(Task inputs begins)

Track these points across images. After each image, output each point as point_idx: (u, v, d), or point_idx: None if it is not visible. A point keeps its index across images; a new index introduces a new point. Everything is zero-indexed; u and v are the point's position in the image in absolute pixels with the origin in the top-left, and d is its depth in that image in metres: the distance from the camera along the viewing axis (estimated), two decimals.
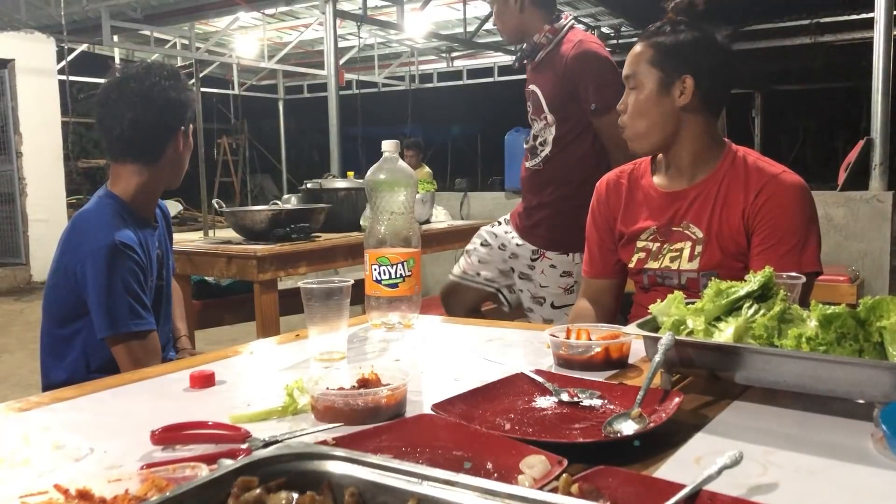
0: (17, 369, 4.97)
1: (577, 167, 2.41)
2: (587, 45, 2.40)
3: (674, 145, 1.65)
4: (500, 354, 1.31)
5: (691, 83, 1.59)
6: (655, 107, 1.62)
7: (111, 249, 1.63)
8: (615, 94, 2.39)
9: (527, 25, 2.46)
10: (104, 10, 6.83)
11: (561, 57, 2.39)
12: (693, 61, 1.59)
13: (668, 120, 1.62)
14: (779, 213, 1.55)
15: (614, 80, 2.39)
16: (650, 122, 1.64)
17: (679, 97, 1.60)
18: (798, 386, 0.96)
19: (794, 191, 1.57)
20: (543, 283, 2.49)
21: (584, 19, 8.58)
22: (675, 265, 1.64)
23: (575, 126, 2.40)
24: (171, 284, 1.93)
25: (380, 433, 0.87)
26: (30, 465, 0.84)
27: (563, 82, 2.38)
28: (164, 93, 1.73)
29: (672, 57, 1.60)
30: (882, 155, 4.52)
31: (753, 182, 1.59)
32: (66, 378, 1.66)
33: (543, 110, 2.45)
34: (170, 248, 1.94)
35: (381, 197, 1.54)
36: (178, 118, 1.76)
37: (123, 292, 1.63)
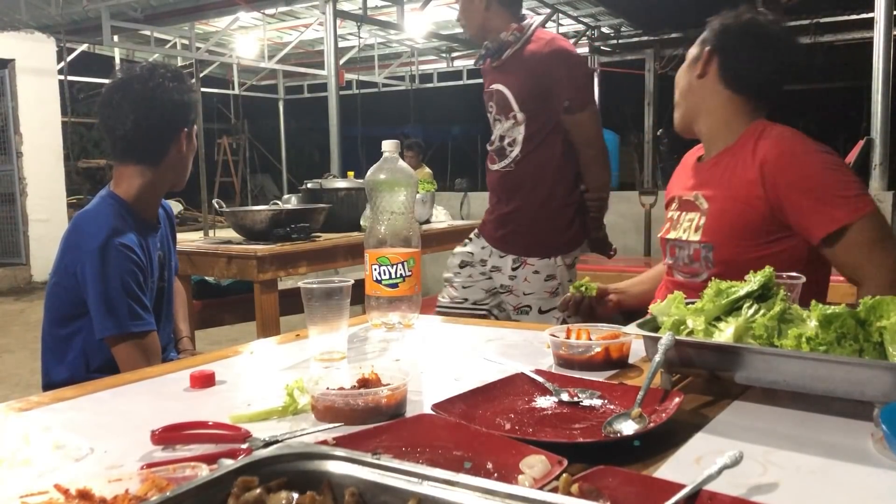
0: (17, 369, 4.97)
1: (550, 166, 2.39)
2: (561, 42, 2.41)
3: (697, 119, 1.70)
4: (500, 354, 1.31)
5: (709, 54, 1.65)
6: (684, 77, 1.72)
7: (110, 249, 1.63)
8: (589, 92, 2.38)
9: (491, 23, 2.44)
10: (104, 10, 6.83)
11: (533, 55, 2.37)
12: (720, 37, 1.65)
13: (689, 90, 1.69)
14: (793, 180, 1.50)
15: (588, 79, 2.41)
16: (678, 92, 1.73)
17: (696, 68, 1.67)
18: (798, 386, 0.96)
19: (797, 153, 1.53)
20: (528, 291, 2.44)
21: (584, 19, 8.58)
22: (686, 235, 1.67)
23: (544, 124, 2.38)
24: (172, 285, 1.93)
25: (380, 433, 0.87)
26: (30, 465, 0.84)
27: (536, 79, 2.36)
28: (168, 94, 1.73)
29: (708, 32, 1.68)
30: (882, 155, 4.52)
31: (758, 151, 1.56)
32: (67, 378, 1.66)
33: (512, 109, 2.41)
34: (173, 249, 1.94)
35: (381, 197, 1.54)
36: (180, 120, 1.76)
37: (122, 292, 1.63)
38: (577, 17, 8.44)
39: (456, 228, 4.30)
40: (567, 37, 9.05)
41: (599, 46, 8.99)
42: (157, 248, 1.82)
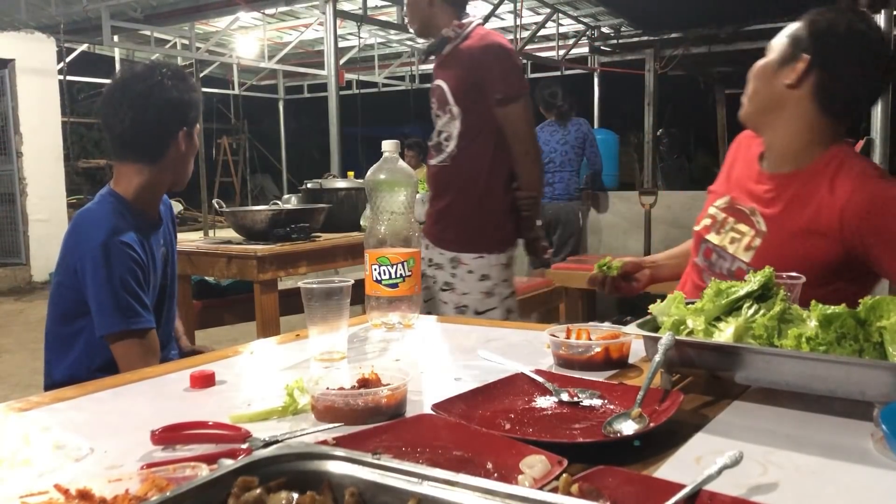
0: (17, 369, 4.97)
1: (483, 162, 2.38)
2: (494, 37, 2.41)
3: (773, 124, 1.55)
4: (500, 354, 1.31)
5: (803, 66, 1.48)
6: (767, 77, 1.55)
7: (110, 247, 1.63)
8: (519, 84, 2.36)
9: (435, 19, 2.46)
10: (104, 10, 6.82)
11: (468, 49, 2.39)
12: (819, 45, 1.48)
13: (771, 95, 1.54)
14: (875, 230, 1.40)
15: (519, 72, 2.40)
16: (754, 89, 1.57)
17: (788, 75, 1.50)
18: (798, 386, 0.96)
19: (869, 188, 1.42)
20: (465, 291, 2.42)
21: (584, 19, 8.58)
22: (732, 248, 1.56)
23: (479, 119, 2.38)
24: (175, 282, 1.93)
25: (380, 433, 0.87)
26: (30, 465, 0.84)
27: (468, 74, 2.38)
28: (166, 93, 1.73)
29: (807, 36, 1.50)
30: (882, 155, 4.52)
31: (837, 191, 1.43)
32: (69, 376, 1.66)
33: (449, 103, 2.42)
34: (174, 246, 1.94)
35: (381, 197, 1.54)
36: (179, 118, 1.76)
37: (122, 290, 1.63)
38: (577, 17, 8.43)
39: None
40: (567, 37, 9.07)
41: (599, 46, 8.99)
42: (159, 245, 1.82)
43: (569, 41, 9.09)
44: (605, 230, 6.63)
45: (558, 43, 8.77)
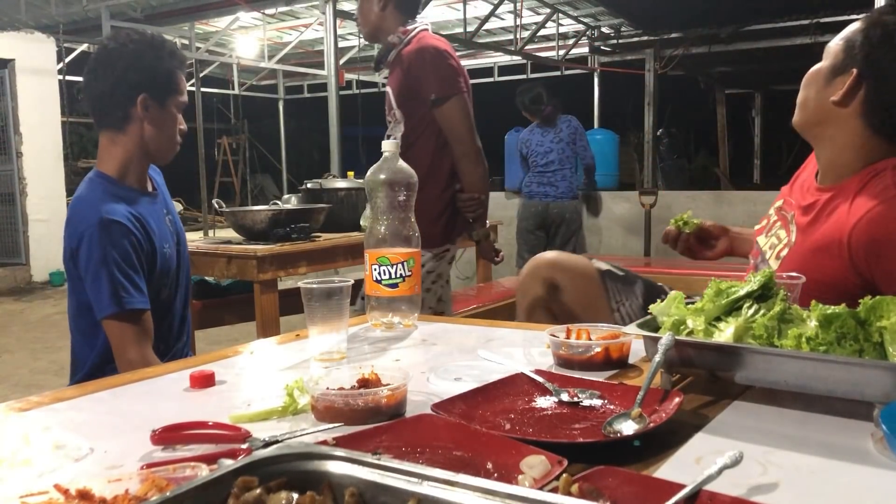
0: (17, 369, 4.97)
1: (423, 164, 2.38)
2: (429, 40, 2.42)
3: (819, 137, 1.47)
4: (500, 354, 1.31)
5: (853, 81, 1.37)
6: (815, 87, 1.46)
7: (99, 227, 1.64)
8: (451, 84, 2.37)
9: (385, 24, 2.48)
10: (104, 10, 6.83)
11: (406, 55, 2.42)
12: (871, 63, 1.36)
13: (819, 107, 1.45)
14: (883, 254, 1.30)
15: (452, 72, 2.39)
16: (805, 97, 1.48)
17: (836, 90, 1.41)
18: (798, 386, 0.96)
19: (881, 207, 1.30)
20: None
21: (584, 19, 8.58)
22: (769, 254, 1.52)
23: (420, 122, 2.41)
24: (186, 247, 1.94)
25: (380, 433, 0.87)
26: (30, 465, 0.84)
27: (406, 78, 2.41)
28: (125, 59, 1.73)
29: (857, 44, 1.38)
30: None
31: (854, 207, 1.34)
32: (97, 361, 1.70)
33: (392, 107, 2.46)
34: (174, 211, 1.95)
35: (381, 197, 1.54)
36: (136, 84, 1.74)
37: (115, 271, 1.64)
38: (577, 17, 8.43)
39: None
40: (567, 37, 9.06)
41: (599, 46, 8.99)
42: (163, 215, 1.83)
43: (569, 41, 9.09)
44: (605, 230, 6.63)
45: (558, 43, 8.77)
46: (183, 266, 1.89)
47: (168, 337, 1.84)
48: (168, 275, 1.79)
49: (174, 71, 1.79)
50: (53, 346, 5.52)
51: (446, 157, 2.42)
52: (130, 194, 1.76)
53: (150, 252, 1.73)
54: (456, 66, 2.40)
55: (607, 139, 7.70)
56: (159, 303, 1.77)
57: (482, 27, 7.49)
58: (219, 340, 4.56)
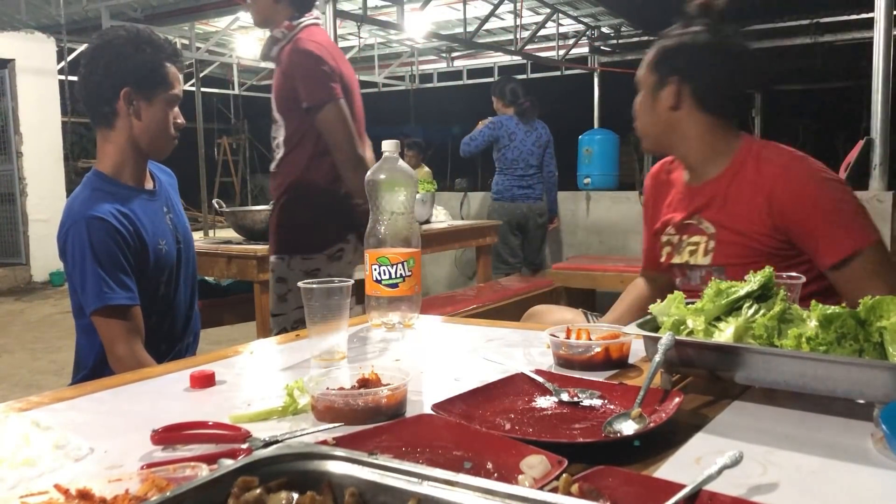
0: (17, 369, 4.97)
1: (301, 168, 2.33)
2: (302, 42, 2.28)
3: (677, 145, 1.66)
4: (500, 354, 1.31)
5: (676, 86, 1.60)
6: (648, 109, 1.66)
7: (83, 224, 1.65)
8: (323, 92, 2.23)
9: (276, 16, 2.34)
10: (104, 10, 6.82)
11: (285, 56, 2.31)
12: (682, 64, 1.60)
13: (660, 122, 1.64)
14: (802, 208, 1.50)
15: (323, 77, 2.25)
16: (644, 123, 1.68)
17: (667, 99, 1.61)
18: (798, 386, 0.96)
19: (806, 181, 1.52)
20: (270, 290, 2.39)
21: (584, 19, 8.57)
22: (693, 259, 1.65)
23: (300, 126, 2.31)
24: (191, 249, 1.92)
25: (380, 433, 0.87)
26: (30, 465, 0.84)
27: (283, 81, 2.31)
28: (108, 54, 1.74)
29: (665, 60, 1.62)
30: (882, 155, 4.52)
31: (763, 177, 1.54)
32: (98, 360, 1.70)
33: (273, 110, 2.37)
34: (180, 211, 1.94)
35: (381, 197, 1.54)
36: (116, 78, 1.73)
37: (96, 266, 1.63)
38: (577, 17, 8.42)
39: (456, 228, 4.30)
40: (567, 37, 9.06)
41: (599, 46, 8.98)
42: (162, 214, 1.83)
43: (569, 41, 9.08)
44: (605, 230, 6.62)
45: (558, 43, 8.77)
46: (185, 265, 1.88)
47: (171, 335, 1.84)
48: (164, 272, 1.79)
49: (160, 64, 1.77)
50: (53, 346, 5.52)
51: (326, 161, 2.31)
52: (124, 191, 1.75)
53: (140, 249, 1.72)
54: (330, 70, 2.25)
55: (607, 139, 7.70)
56: (157, 300, 1.77)
57: (482, 27, 7.49)
58: (219, 340, 4.55)
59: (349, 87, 2.36)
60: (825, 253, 1.48)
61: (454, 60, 10.75)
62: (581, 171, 7.50)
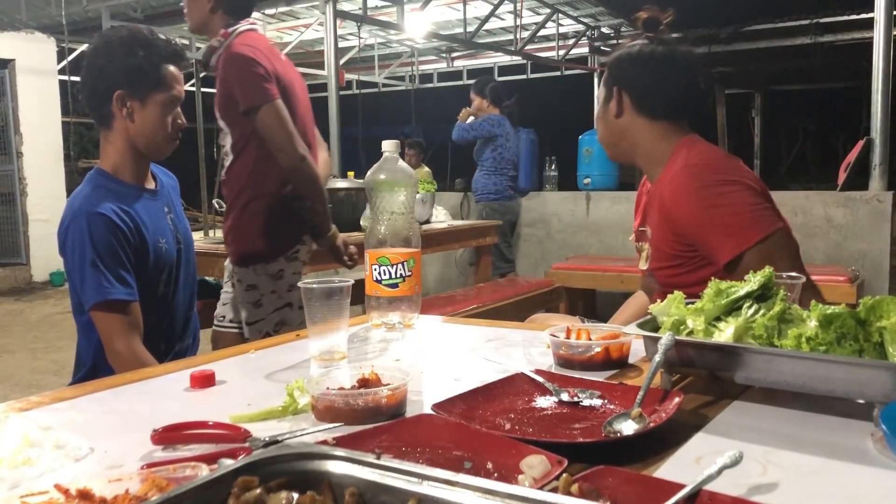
0: (17, 369, 4.97)
1: (249, 174, 2.32)
2: (235, 47, 2.26)
3: (629, 151, 1.75)
4: (500, 354, 1.31)
5: (618, 95, 1.70)
6: (601, 120, 1.76)
7: (83, 220, 1.66)
8: (258, 94, 2.22)
9: (212, 25, 2.35)
10: (104, 10, 6.83)
11: (221, 62, 2.31)
12: (621, 75, 1.71)
13: (613, 131, 1.74)
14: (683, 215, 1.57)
15: (257, 79, 2.23)
16: (600, 134, 1.79)
17: (612, 109, 1.72)
18: (798, 386, 0.96)
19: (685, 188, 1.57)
20: (239, 300, 2.39)
21: (584, 19, 8.57)
22: (643, 265, 1.75)
23: (244, 132, 2.30)
24: (191, 251, 1.92)
25: (380, 433, 0.87)
26: (30, 465, 0.84)
27: (222, 87, 2.31)
28: (102, 57, 1.75)
29: (609, 73, 1.74)
30: (882, 155, 4.52)
31: (662, 186, 1.63)
32: (95, 358, 1.71)
33: (217, 117, 2.37)
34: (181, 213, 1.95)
35: (381, 197, 1.54)
36: (109, 80, 1.74)
37: (96, 261, 1.64)
38: (577, 17, 8.42)
39: (456, 228, 4.30)
40: (567, 37, 9.05)
41: (599, 46, 8.98)
42: (163, 213, 1.83)
43: (569, 41, 9.08)
44: (605, 230, 6.62)
45: (558, 43, 8.77)
46: (185, 266, 1.88)
47: (170, 335, 1.84)
48: (164, 271, 1.79)
49: (154, 66, 1.76)
50: (53, 346, 5.52)
51: (273, 165, 2.30)
52: (125, 190, 1.76)
53: (140, 246, 1.72)
54: (264, 72, 2.24)
55: None
56: (156, 299, 1.77)
57: (482, 27, 7.49)
58: None
59: (289, 88, 2.34)
60: (714, 256, 1.54)
61: (454, 60, 10.75)
62: (581, 171, 7.49)
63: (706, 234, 1.55)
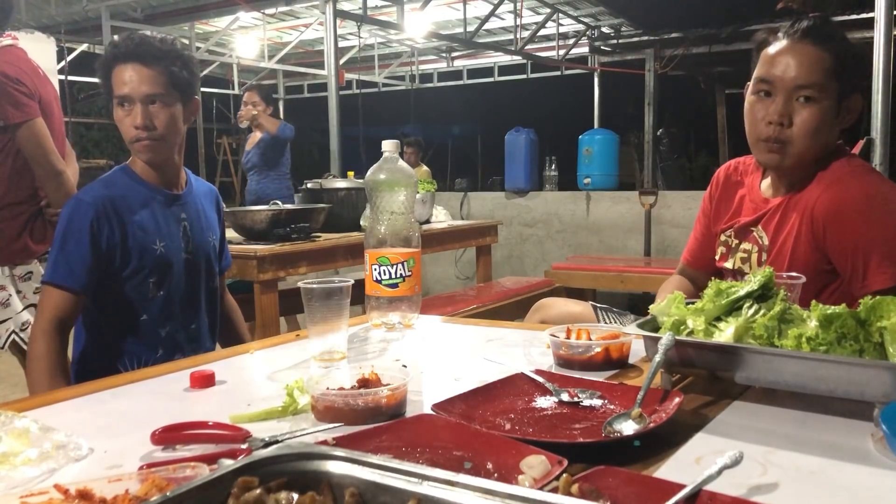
0: (16, 369, 4.94)
1: (5, 183, 2.41)
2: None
3: (809, 160, 1.50)
4: (500, 354, 1.31)
5: (859, 103, 1.47)
6: (830, 127, 1.47)
7: (72, 203, 1.69)
8: (21, 110, 2.32)
9: None
10: (104, 10, 6.82)
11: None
12: (865, 77, 1.48)
13: (832, 140, 1.49)
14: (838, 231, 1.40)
15: (19, 97, 2.33)
16: (819, 143, 1.47)
17: (847, 118, 1.47)
18: (798, 386, 0.96)
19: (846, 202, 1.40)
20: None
21: (584, 19, 8.57)
22: (746, 267, 1.57)
23: (2, 145, 2.39)
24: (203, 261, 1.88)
25: (380, 433, 0.87)
26: (30, 465, 0.84)
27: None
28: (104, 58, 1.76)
29: (852, 70, 1.45)
30: (882, 155, 4.52)
31: (811, 199, 1.45)
32: (80, 352, 1.75)
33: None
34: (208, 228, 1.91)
35: (381, 197, 1.54)
36: (104, 82, 1.76)
37: (63, 243, 1.66)
38: (577, 17, 8.42)
39: (456, 228, 4.30)
40: (567, 37, 9.06)
41: (599, 46, 8.98)
42: (177, 218, 1.81)
43: (569, 41, 9.08)
44: (606, 230, 6.62)
45: (558, 43, 8.77)
46: (193, 275, 1.84)
47: (172, 344, 1.78)
48: (155, 273, 1.75)
49: (108, 66, 1.74)
50: None
51: (27, 175, 2.42)
52: (136, 187, 1.76)
53: (120, 242, 1.70)
54: (27, 90, 2.34)
55: (607, 139, 7.70)
56: (148, 301, 1.74)
57: (482, 27, 7.49)
58: None
59: (47, 105, 2.45)
60: (863, 280, 1.38)
61: (454, 60, 10.75)
62: (581, 171, 7.50)
63: (866, 253, 1.36)
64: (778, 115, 1.46)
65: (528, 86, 10.77)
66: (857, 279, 1.39)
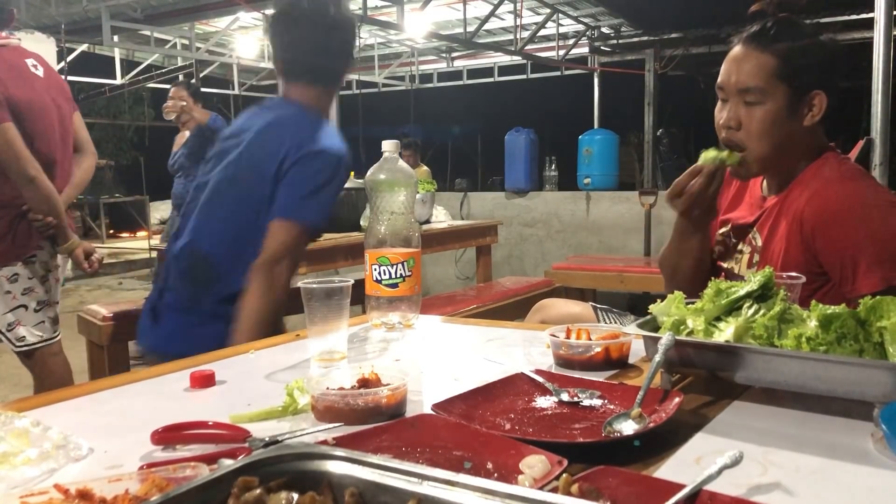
0: (17, 369, 4.95)
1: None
2: None
3: (786, 161, 1.52)
4: (500, 354, 1.31)
5: (823, 101, 1.47)
6: (782, 127, 1.47)
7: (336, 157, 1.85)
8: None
9: None
10: (104, 10, 6.83)
11: None
12: (824, 74, 1.46)
13: (793, 140, 1.49)
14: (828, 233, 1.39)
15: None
16: (774, 144, 1.48)
17: (808, 116, 1.48)
18: (798, 386, 0.96)
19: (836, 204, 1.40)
20: None
21: (584, 19, 8.57)
22: (738, 268, 1.58)
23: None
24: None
25: (380, 433, 0.87)
26: (30, 465, 0.84)
27: None
28: None
29: (803, 70, 1.45)
30: (882, 155, 4.52)
31: (801, 201, 1.45)
32: None
33: None
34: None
35: (381, 197, 1.54)
36: None
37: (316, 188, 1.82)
38: (577, 17, 8.42)
39: (456, 228, 4.30)
40: (567, 37, 9.06)
41: (599, 46, 8.99)
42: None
43: (569, 41, 9.09)
44: (606, 230, 6.63)
45: (558, 43, 8.77)
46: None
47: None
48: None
49: None
50: None
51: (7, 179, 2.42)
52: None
53: None
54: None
55: (607, 139, 7.71)
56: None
57: (482, 27, 7.49)
58: None
59: (26, 109, 2.43)
60: (853, 283, 1.37)
61: (454, 60, 10.75)
62: (581, 171, 7.50)
63: (855, 258, 1.36)
64: (727, 119, 1.51)
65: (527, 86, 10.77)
66: (846, 283, 1.39)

(Task inputs ends)

→ **Prompt**
Copy out the lines above exactly, beginning at the one that contains "20: (543, 283, 2.49)" and ending at the one that contains "34: (170, 248, 1.94)".

→ **Answer to the exercise**
20: (543, 283, 2.49)
21: (584, 19, 8.58)
22: (675, 265, 1.64)
23: (575, 126, 2.40)
24: (171, 284, 1.93)
25: (380, 433, 0.87)
26: (30, 465, 0.84)
27: (563, 82, 2.38)
28: (164, 93, 1.73)
29: (672, 57, 1.60)
30: (882, 155, 4.52)
31: (753, 182, 1.59)
32: (66, 378, 1.66)
33: (543, 110, 2.45)
34: (170, 248, 1.94)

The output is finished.